Plus points? Plenty. He has the kind of social networking which will put Facebook to shame. Even in absentia he will know where we went and how long we stayed. Recently we went to the hospital to run tests and hired a call driver as Sam let us down. The moment he reported for work he said he knew how many hours we spent at the hospital and thatthe dadipayan(fat slob) we hired slept peacefully in the car with the aircon on, and a lullaby from the sound system.
Anyone wanting a good driver and Sam will get one for you. Looking for domestic help? Someone will report for work, irrespective of whether they will stay on for a day or a week. He will explore their background and give you the relevant details. He will never let anyone of us go unescorted to a shop, restaurant, or the market. He will offer his arm whether taken or not, when we have to negotiate over broken pavements, and steep steps without a hand rail. If anyone of us is sick, he will press his chest to control his so called palpitations while his eyes would fill with tears.If there is a street fight or a small accident he will have no qualms of abandoning me to run to the scene of crime, and participate actively.. I resolved to take a spare car key so I can drive off and leave Sam to his belligerent activities.
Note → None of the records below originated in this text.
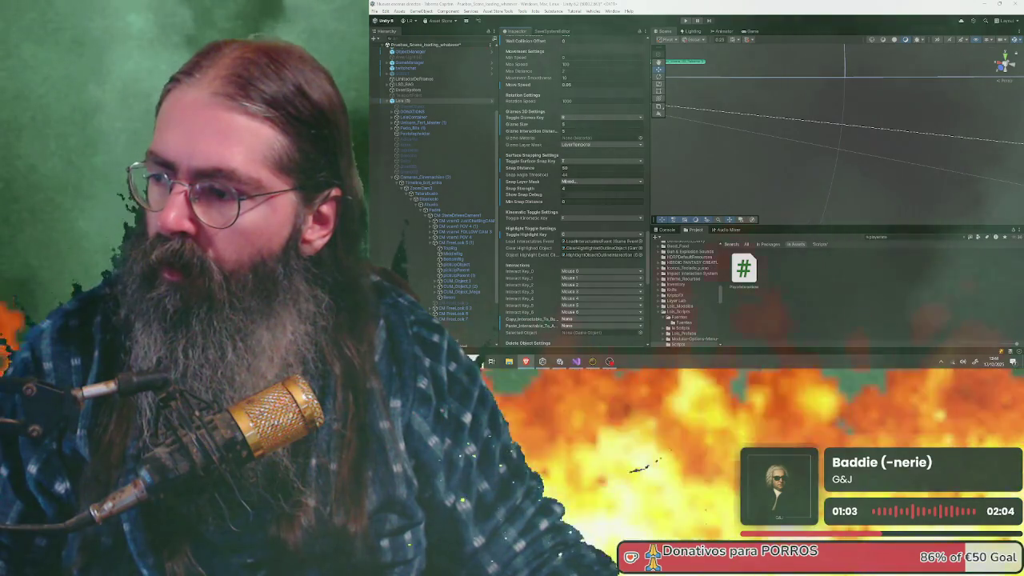
pyautogui.click(576, 361)
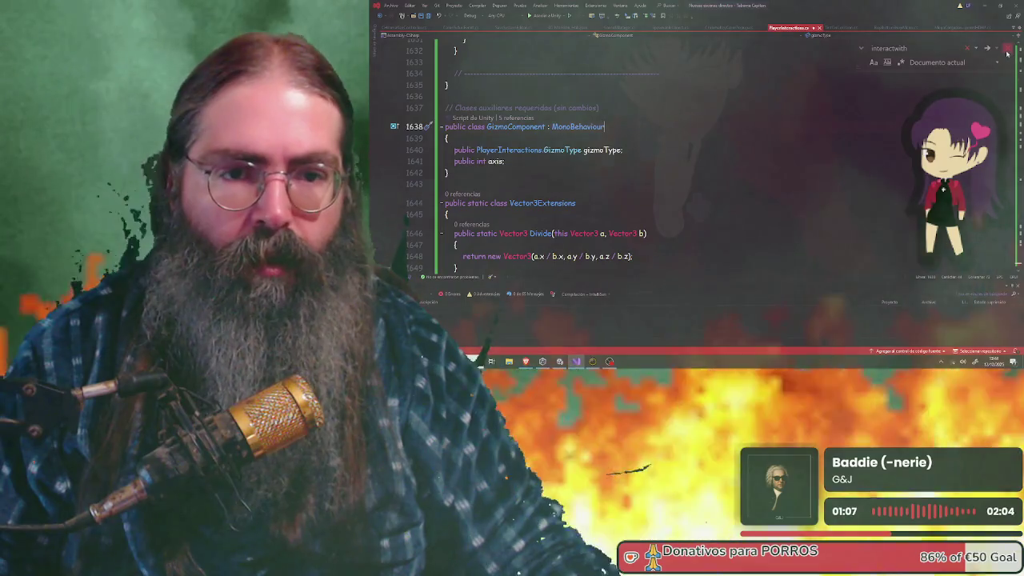
# - Search PlayerInteractions.cs for the rayDir = Vector3.down line
pyautogui.press('ctrl+f')
pyautogui.press('ctrl+v')
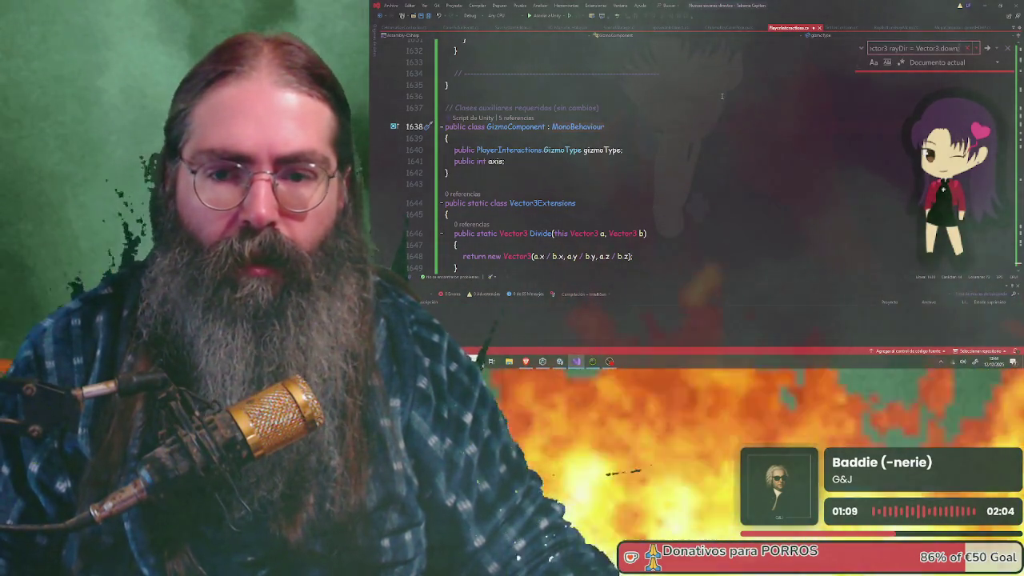
pyautogui.press('Return')
pyautogui.press('Return')
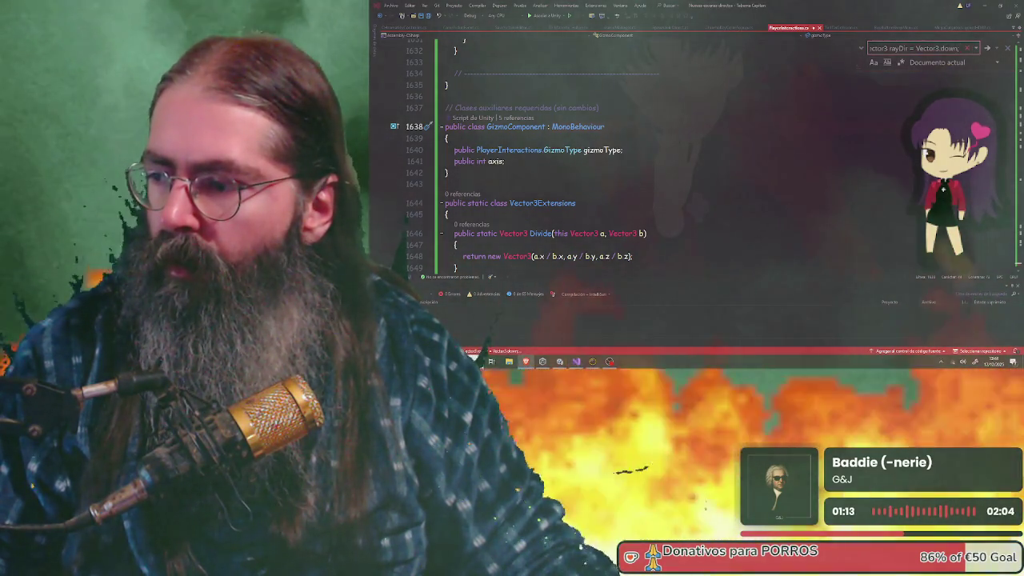
pyautogui.press('Up')
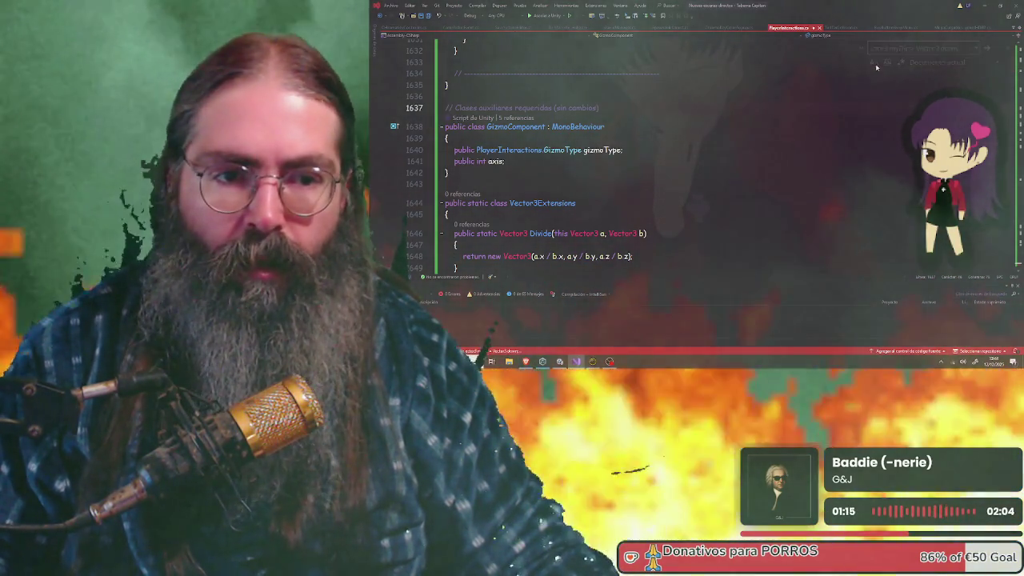
# - Search for the T-key input check and, finding none, locate the Physics.Raycast line instead
pyautogui.click(897, 48)
pyautogui.press('ctrl+a')
pyautogui.press('ctrl+v')
pyautogui.press('Return')
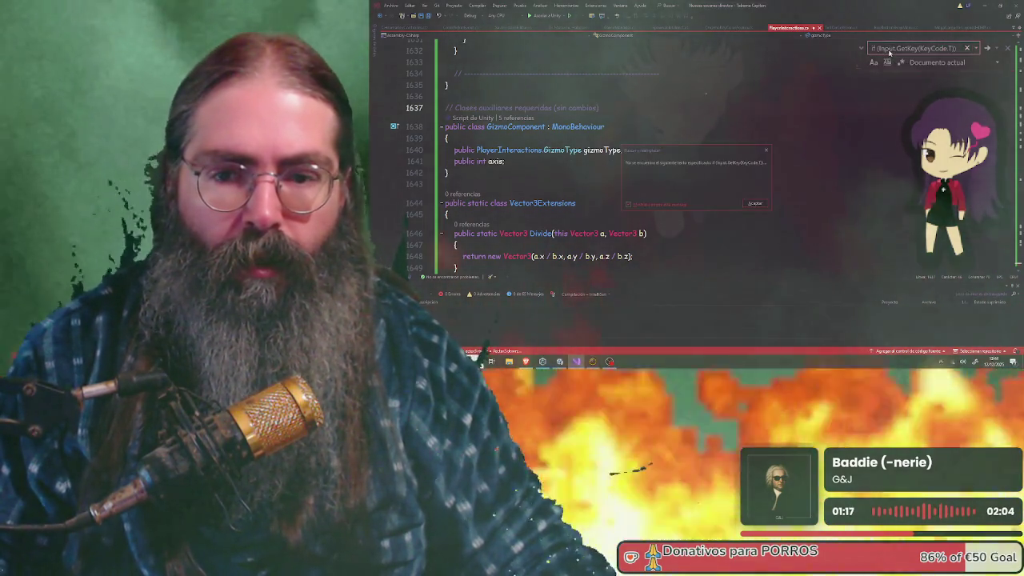
pyautogui.press('Return')
pyautogui.press('ctrl+v')
pyautogui.press('Return')
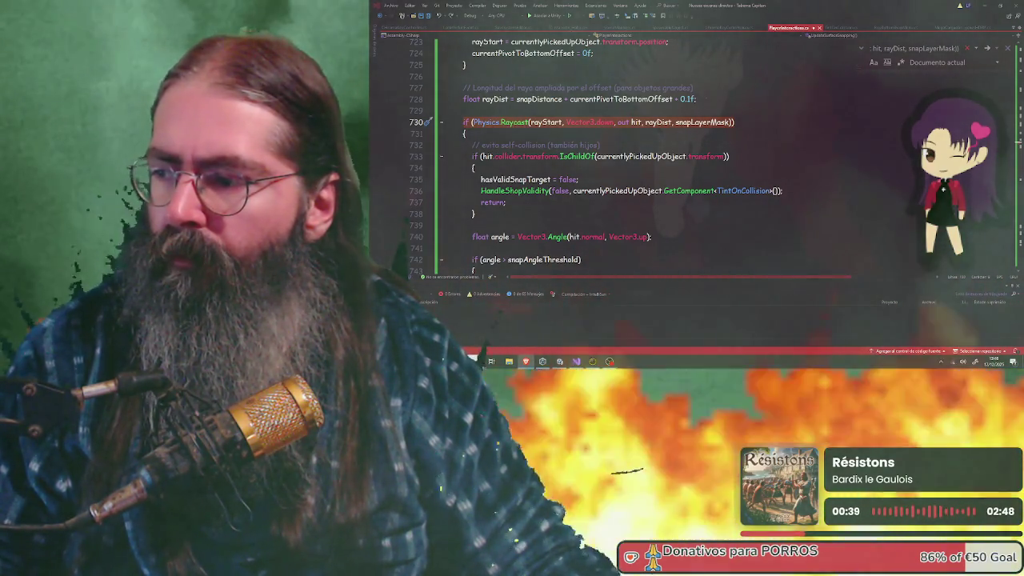
pyautogui.press('Down')
pyautogui.press('Down')
pyautogui.write('HandleObjectMovement')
I cannot conclude without a small anecdote.. Every Thursday Sam drives my husband to the Gymkhana Club.. Originally Sam sulked at the late nights since the week could have other activities like plays, the occasional movie and weddings. Never mind the extra tip, he liked to be with his family. I was surprised to see a gleam in his eye and an energized Sam take off with my husband every Thursday to MGC. As it happened one day my husband decided not to go. Thinking I would take his help for other chores I looked for him.
“ Oh he’s gone to the Gymkhana Club,” said my husband, most matter-of-fact-ly.
“WHAT? Without you?”
Sam had taken a local train, visited the Club and returned after meeting his weekly buddies for a while. “They would be heartbroken if I didn’t turn up…” he explained.
A mini Club for drivers at MGC? What fun!